** RECORDS SHOWN follows **
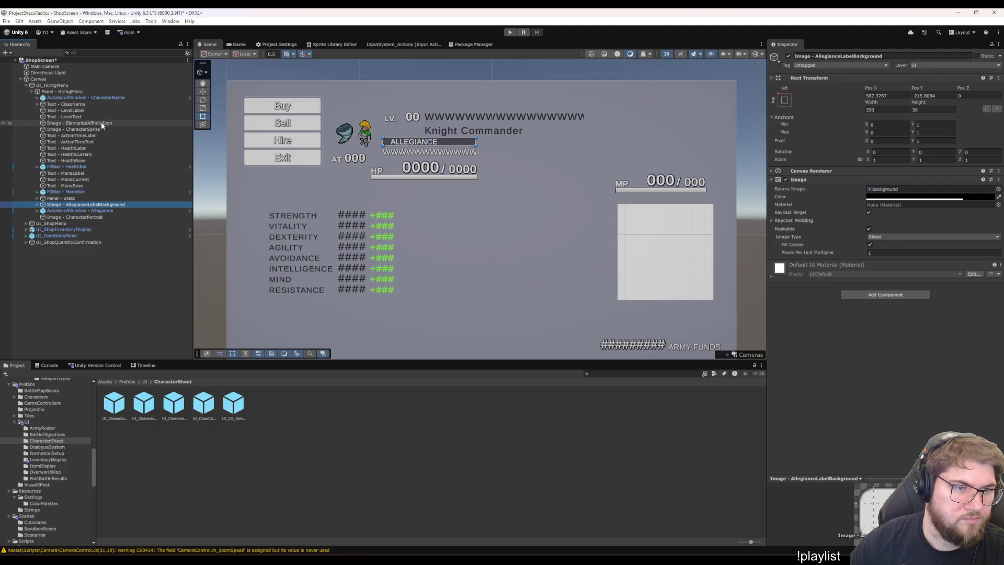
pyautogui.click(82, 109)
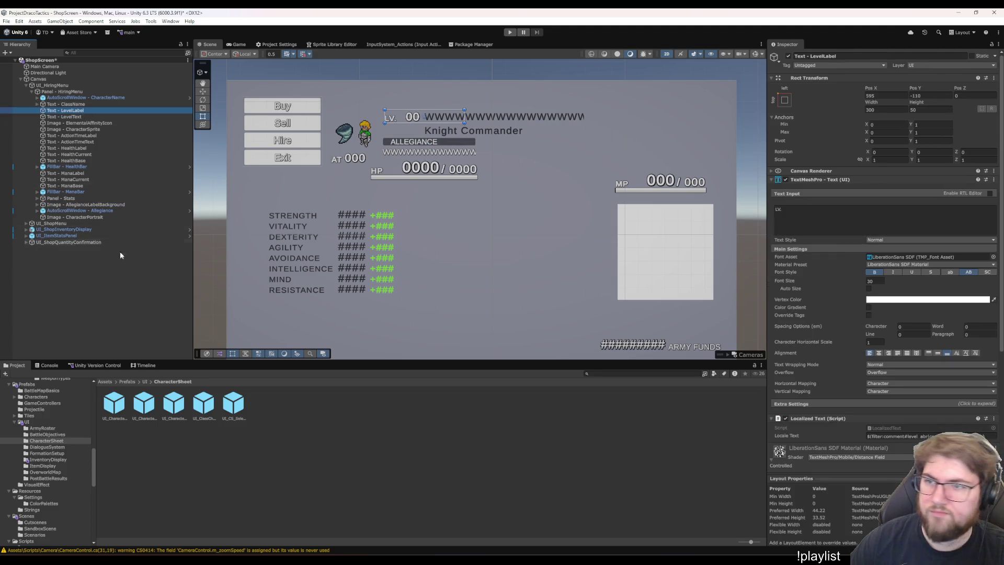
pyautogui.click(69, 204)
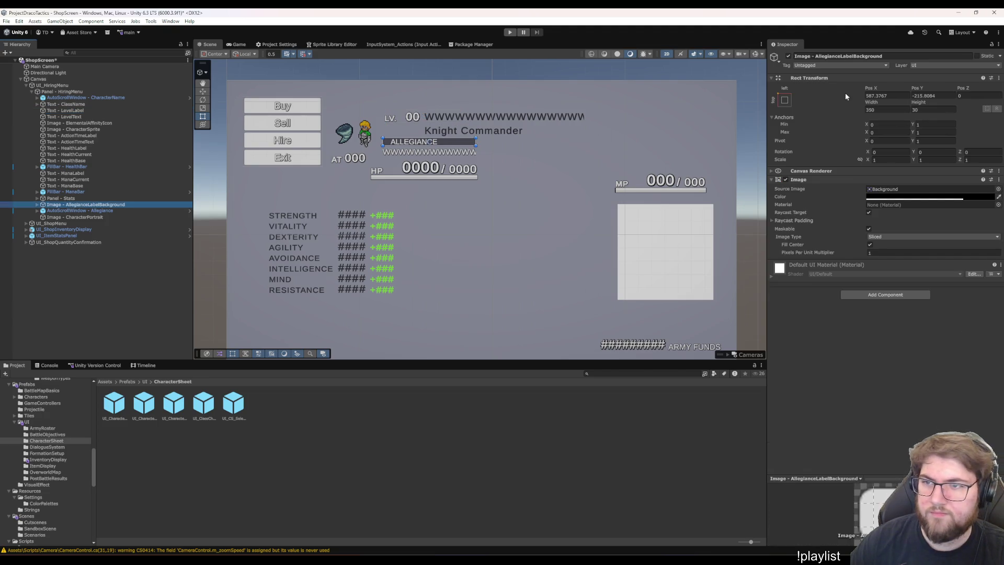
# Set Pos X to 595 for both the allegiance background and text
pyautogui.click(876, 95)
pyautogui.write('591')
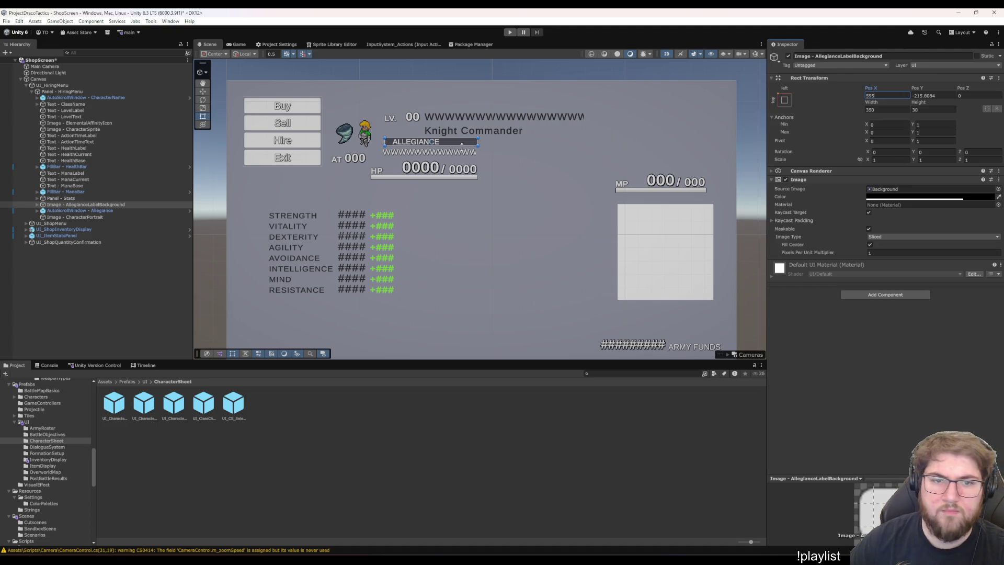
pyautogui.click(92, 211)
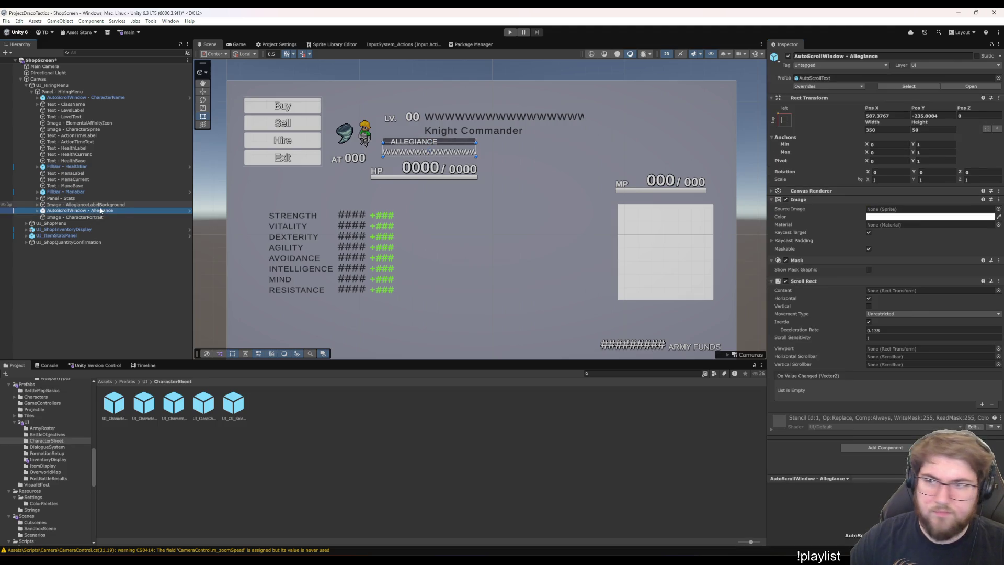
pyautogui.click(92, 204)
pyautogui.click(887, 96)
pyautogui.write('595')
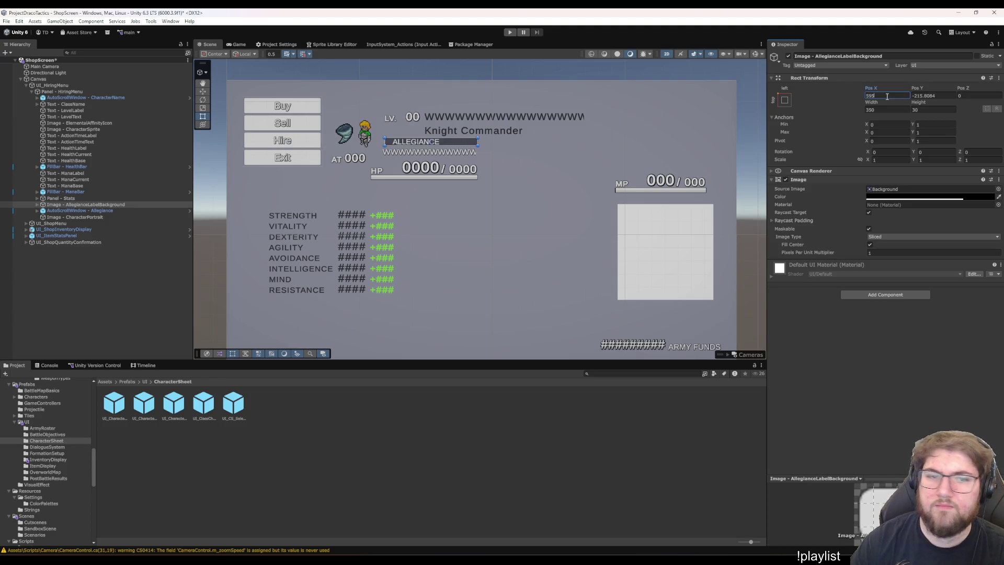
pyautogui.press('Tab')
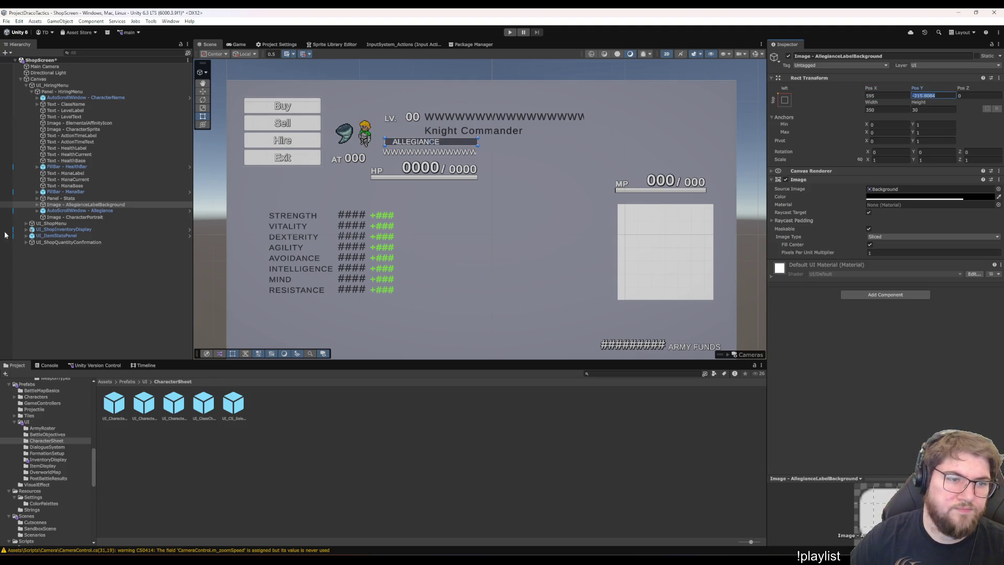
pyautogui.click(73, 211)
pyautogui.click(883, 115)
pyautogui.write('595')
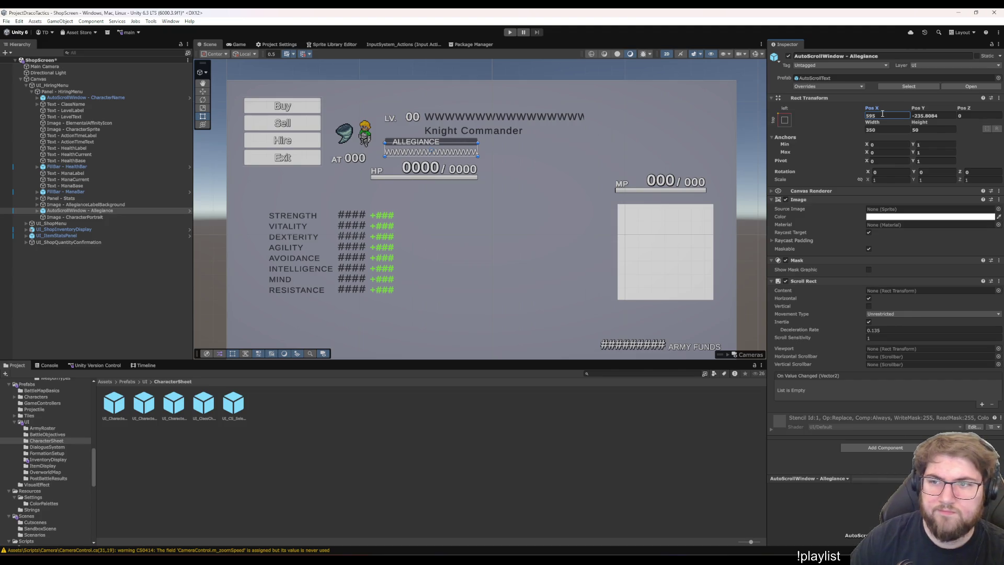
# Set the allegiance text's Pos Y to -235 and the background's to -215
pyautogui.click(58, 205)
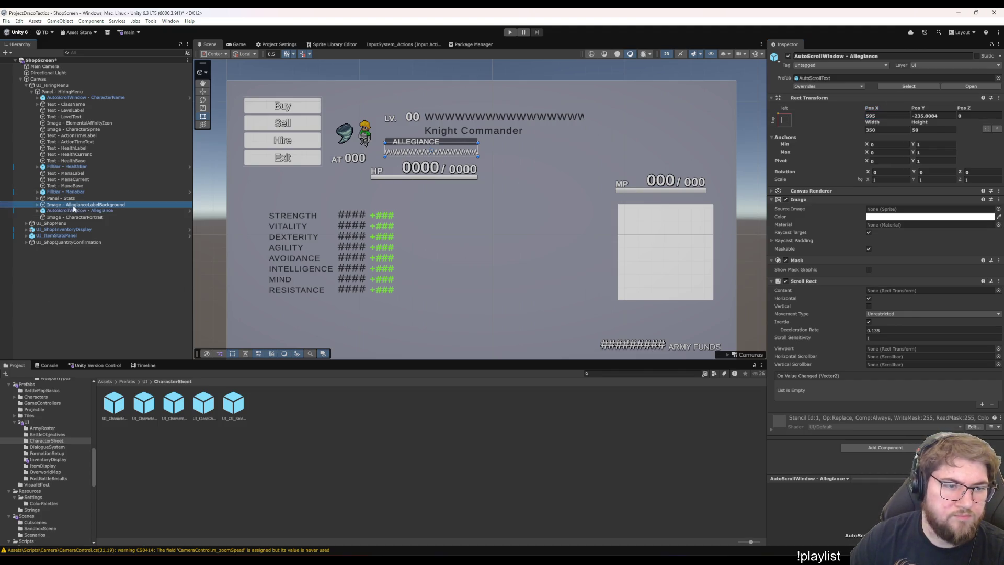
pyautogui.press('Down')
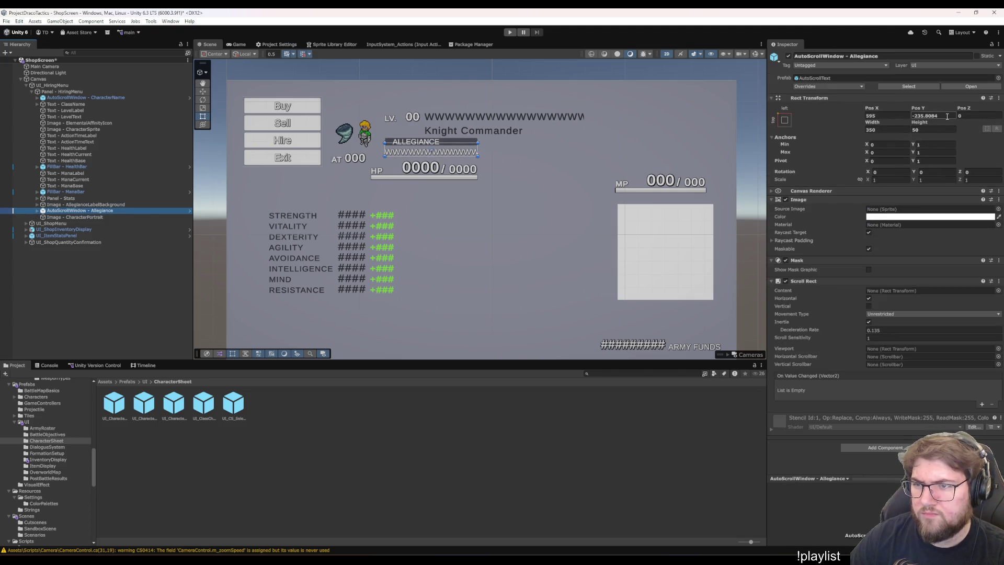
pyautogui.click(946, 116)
** End of RECORDS SHOWN **
## ASSIGNED TASK
Apart from the images, the entries above must be returned without alteration.

## RESPONSE AREA
pyautogui.click(82, 109)
pyautogui.click(69, 204)
# Set Pos X to 595 for both the allegiance background and text
pyautogui.click(876, 95)
pyautogui.write('591')
pyautogui.click(92, 211)
pyautogui.click(92, 204)
pyautogui.click(887, 96)
pyautogui.write('595')
pyautogui.press('Tab')
pyautogui.click(73, 211)
pyautogui.click(883, 115)
pyautogui.write('595')
# Set the allegiance text's Pos Y to -235 and the background's to -215
pyautogui.click(58, 205)
pyautogui.press('Down')
pyautogui.click(946, 116)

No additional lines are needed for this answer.